Urinary tract infection

• NICE guidance screening and treatment for asymptomatic bacteriuria as the risk of ascending infection and consequent risk of pyelonephritis is significant (up to 40%).

• 17%–20% women report urinary tract infection (UTI) symptoms with symptomatic bacteriuria in pregnancy.

• 2%–9% of pregnant women have bacteriuria in the first trimester and 10%–30% go on to develop ascending infection in the second or third trimester.

• E. coli is thought to be the most common organism, as a bowel commensal. UTIs should be treated to reduce maternal morbidity.

• UTIs treatment also reduces risks, including prematurity, as infection can be a trigger for the initiation of labour at any gestation.

• Appropriate antibiotics course of 7 days is generally recommended depending upon result of urine culture sensitivity and local antibiotic protocol.

• A test of cure repeat urine culture should be carried out 7 days after completion of treatment, especially in women with symptomatic bacteriuria.

• It is advisable to avoid Nitrofurantoin in the third trimester due to the risk of haemolytic anaemia,

• Trimethoprim should be avoided in the first trimester due to its antifolate effect.

29.7

Group B Streptococcus ( Streptococcus agalactiae )

• Group B streptococcus (GBS) is the commonest cause of severe early onset infection in the newborn.

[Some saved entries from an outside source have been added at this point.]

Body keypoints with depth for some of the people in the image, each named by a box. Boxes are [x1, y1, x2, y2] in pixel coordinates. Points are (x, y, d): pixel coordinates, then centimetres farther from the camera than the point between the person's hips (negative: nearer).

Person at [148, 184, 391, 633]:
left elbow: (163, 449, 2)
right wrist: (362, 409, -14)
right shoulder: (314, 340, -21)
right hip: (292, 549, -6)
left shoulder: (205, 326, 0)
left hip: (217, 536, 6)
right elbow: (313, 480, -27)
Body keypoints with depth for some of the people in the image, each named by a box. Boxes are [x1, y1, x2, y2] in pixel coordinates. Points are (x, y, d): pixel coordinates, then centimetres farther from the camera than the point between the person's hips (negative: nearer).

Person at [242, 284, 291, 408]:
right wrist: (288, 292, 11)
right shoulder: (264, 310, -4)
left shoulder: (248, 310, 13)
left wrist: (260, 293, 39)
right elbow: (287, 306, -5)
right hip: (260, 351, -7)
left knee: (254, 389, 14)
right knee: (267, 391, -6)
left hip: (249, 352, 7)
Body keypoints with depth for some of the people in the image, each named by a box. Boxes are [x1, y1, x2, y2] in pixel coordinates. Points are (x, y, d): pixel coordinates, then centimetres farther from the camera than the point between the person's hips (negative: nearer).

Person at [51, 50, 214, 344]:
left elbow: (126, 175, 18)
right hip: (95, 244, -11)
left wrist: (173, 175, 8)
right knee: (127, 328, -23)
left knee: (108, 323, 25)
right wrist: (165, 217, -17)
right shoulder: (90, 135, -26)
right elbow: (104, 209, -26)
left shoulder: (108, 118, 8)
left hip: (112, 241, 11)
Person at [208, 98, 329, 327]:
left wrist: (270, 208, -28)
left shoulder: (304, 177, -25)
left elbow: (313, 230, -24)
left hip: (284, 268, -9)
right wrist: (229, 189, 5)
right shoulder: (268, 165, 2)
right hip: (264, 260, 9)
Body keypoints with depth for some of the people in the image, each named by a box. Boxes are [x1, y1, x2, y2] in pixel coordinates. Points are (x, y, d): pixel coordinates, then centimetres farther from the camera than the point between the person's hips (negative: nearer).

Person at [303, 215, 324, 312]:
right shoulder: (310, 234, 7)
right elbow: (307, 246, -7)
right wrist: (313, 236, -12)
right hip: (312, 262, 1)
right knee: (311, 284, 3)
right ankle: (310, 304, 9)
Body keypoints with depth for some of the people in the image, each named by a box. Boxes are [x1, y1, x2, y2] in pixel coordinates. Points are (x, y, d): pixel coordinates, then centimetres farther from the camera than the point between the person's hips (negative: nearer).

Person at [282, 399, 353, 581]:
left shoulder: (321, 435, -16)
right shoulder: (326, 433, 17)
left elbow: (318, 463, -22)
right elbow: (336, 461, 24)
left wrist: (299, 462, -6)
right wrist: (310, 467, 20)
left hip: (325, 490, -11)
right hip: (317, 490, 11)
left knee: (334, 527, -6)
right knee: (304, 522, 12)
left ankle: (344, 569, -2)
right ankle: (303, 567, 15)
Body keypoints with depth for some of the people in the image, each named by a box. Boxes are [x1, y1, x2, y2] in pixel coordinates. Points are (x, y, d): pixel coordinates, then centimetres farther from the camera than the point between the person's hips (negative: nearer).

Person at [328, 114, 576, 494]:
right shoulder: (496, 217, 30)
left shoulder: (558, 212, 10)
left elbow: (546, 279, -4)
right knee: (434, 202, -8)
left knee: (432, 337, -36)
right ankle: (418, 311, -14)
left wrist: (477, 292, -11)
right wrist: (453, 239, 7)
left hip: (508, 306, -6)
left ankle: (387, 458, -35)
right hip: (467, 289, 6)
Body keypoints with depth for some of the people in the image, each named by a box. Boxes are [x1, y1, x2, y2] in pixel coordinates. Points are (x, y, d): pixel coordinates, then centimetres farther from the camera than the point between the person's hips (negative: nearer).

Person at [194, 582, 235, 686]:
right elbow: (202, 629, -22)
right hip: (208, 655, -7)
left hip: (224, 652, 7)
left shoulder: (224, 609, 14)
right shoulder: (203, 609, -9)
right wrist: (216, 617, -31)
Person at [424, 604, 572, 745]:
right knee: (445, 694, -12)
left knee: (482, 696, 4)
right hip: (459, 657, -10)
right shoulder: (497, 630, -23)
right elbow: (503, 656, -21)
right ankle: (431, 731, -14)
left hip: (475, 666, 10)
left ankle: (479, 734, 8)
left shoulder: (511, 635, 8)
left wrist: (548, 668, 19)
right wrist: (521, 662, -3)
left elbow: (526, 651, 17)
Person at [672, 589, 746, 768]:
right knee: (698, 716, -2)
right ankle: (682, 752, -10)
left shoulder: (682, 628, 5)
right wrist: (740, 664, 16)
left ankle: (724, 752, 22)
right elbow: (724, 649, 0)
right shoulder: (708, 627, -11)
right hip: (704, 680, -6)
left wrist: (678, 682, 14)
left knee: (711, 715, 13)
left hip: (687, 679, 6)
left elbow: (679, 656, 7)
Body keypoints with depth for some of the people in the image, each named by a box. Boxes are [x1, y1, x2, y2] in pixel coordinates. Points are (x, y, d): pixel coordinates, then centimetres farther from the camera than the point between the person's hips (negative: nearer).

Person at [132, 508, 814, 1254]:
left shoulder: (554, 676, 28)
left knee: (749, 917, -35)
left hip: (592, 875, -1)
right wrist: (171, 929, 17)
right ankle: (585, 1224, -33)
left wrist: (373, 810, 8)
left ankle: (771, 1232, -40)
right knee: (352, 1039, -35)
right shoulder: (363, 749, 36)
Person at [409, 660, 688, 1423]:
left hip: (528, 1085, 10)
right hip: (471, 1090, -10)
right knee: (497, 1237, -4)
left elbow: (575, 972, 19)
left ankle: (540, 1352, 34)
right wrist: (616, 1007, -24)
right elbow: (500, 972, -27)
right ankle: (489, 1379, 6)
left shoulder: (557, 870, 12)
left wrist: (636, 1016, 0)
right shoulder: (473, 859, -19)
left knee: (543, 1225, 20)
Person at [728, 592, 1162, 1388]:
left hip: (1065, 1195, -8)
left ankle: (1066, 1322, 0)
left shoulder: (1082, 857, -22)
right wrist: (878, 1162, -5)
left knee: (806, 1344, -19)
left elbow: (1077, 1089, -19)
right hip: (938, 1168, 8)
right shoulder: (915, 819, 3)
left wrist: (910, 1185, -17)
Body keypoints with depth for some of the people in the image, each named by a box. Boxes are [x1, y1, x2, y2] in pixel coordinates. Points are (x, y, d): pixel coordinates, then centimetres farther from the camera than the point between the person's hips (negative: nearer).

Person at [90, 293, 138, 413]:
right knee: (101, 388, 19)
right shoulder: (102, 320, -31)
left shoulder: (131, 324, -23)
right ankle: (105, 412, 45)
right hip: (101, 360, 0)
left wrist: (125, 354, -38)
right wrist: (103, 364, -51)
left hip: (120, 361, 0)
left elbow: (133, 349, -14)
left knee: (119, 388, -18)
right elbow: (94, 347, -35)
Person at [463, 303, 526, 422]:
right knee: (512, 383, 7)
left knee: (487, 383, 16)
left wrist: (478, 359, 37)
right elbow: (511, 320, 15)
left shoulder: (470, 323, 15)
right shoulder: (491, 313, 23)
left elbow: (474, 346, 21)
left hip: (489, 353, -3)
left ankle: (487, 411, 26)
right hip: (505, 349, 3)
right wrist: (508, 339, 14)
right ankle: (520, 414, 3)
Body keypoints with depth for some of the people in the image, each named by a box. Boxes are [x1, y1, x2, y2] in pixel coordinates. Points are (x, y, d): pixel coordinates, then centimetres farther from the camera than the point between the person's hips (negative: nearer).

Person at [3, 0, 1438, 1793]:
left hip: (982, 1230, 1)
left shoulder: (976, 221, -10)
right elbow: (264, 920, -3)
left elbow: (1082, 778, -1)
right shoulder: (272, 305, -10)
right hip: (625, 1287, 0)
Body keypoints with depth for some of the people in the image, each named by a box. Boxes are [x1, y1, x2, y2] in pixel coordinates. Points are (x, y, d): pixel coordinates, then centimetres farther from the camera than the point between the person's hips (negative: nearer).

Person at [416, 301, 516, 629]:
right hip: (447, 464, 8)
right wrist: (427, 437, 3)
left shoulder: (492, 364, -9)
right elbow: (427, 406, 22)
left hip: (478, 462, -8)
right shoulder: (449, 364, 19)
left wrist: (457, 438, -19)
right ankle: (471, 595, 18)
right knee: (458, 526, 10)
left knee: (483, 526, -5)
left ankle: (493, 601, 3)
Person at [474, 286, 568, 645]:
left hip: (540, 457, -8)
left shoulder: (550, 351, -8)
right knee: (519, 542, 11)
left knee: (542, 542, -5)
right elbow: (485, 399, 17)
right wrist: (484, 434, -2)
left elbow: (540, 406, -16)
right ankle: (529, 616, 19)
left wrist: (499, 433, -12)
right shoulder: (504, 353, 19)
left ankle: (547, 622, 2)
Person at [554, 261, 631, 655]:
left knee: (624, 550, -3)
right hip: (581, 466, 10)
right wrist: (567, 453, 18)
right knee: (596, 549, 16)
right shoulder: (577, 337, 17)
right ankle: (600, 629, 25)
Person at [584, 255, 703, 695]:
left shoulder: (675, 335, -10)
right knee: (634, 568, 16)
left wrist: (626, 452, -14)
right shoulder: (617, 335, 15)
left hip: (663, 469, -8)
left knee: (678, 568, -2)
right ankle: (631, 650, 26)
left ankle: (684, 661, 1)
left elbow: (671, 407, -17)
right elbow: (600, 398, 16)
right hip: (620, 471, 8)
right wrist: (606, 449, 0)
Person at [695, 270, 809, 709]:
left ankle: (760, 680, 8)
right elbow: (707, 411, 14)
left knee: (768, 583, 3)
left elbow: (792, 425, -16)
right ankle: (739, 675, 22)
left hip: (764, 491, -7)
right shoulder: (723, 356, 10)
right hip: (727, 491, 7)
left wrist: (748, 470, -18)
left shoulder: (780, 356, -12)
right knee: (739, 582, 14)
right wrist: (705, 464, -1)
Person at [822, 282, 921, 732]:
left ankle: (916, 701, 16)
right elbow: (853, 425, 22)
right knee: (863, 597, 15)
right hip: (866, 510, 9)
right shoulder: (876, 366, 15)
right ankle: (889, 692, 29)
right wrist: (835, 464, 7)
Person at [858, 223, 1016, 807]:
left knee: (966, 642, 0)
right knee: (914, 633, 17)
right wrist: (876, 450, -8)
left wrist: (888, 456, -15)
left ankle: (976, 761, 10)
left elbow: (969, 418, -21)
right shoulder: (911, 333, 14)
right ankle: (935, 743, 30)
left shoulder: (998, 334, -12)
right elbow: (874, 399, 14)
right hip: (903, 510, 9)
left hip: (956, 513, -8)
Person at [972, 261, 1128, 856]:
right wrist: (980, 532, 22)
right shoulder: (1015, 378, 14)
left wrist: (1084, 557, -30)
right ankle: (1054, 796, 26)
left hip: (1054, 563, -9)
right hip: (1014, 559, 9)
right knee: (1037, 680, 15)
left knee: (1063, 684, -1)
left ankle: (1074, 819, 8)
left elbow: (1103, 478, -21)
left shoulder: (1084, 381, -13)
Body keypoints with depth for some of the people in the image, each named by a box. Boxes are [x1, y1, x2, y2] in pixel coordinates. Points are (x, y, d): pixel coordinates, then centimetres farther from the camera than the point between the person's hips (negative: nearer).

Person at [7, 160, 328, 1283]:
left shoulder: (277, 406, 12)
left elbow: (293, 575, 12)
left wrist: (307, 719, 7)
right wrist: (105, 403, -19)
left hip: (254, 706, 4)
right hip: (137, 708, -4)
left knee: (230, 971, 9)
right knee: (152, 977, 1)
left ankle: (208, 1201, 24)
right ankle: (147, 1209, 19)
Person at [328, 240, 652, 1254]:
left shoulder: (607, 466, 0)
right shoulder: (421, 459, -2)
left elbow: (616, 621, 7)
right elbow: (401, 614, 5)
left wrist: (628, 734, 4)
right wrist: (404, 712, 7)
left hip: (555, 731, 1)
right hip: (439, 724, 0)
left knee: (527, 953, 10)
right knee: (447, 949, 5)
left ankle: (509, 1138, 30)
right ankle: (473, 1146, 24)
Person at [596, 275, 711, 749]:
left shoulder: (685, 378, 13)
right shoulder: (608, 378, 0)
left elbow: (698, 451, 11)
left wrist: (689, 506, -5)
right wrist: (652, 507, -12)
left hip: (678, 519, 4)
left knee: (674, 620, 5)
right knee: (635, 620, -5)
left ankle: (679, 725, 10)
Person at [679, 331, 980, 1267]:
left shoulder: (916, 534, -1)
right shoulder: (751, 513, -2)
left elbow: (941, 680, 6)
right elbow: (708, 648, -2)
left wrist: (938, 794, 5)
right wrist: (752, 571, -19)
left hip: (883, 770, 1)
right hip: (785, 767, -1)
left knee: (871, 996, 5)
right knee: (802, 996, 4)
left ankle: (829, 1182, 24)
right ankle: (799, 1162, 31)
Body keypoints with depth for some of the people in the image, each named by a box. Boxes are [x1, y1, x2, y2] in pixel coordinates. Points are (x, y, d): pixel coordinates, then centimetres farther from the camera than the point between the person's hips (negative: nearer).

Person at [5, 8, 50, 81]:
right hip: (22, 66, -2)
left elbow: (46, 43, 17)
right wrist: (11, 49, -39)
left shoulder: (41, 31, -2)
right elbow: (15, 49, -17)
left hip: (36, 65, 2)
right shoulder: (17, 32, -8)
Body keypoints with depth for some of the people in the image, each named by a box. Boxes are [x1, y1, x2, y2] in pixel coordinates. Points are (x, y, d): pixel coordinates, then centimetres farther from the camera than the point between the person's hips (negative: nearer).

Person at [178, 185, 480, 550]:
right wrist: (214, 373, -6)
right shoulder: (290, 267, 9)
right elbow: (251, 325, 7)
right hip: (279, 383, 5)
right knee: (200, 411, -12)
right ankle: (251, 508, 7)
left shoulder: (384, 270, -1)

• Intrapartum antibiotics reduce the incidence of early onset GBS.

• Antibiotics treatment have no impact on late onset (after 7 days) which is not associated with maternal GBS.

• There is no universal agreement whether routine antenatal screening for GBS should be offered or not, and policy differ globally.

29.8

Management of positive group B streptococcus result

• GBS positive bacteriuria should be treated antenatally

• Intrapartum antibiotics should be given to women in the following groups:

• GBS UTI is identified in pregnancy;

• GBS identified on low vaginal and/or anorectal swab during current pregnancy;

• had a previous baby affected by GBS.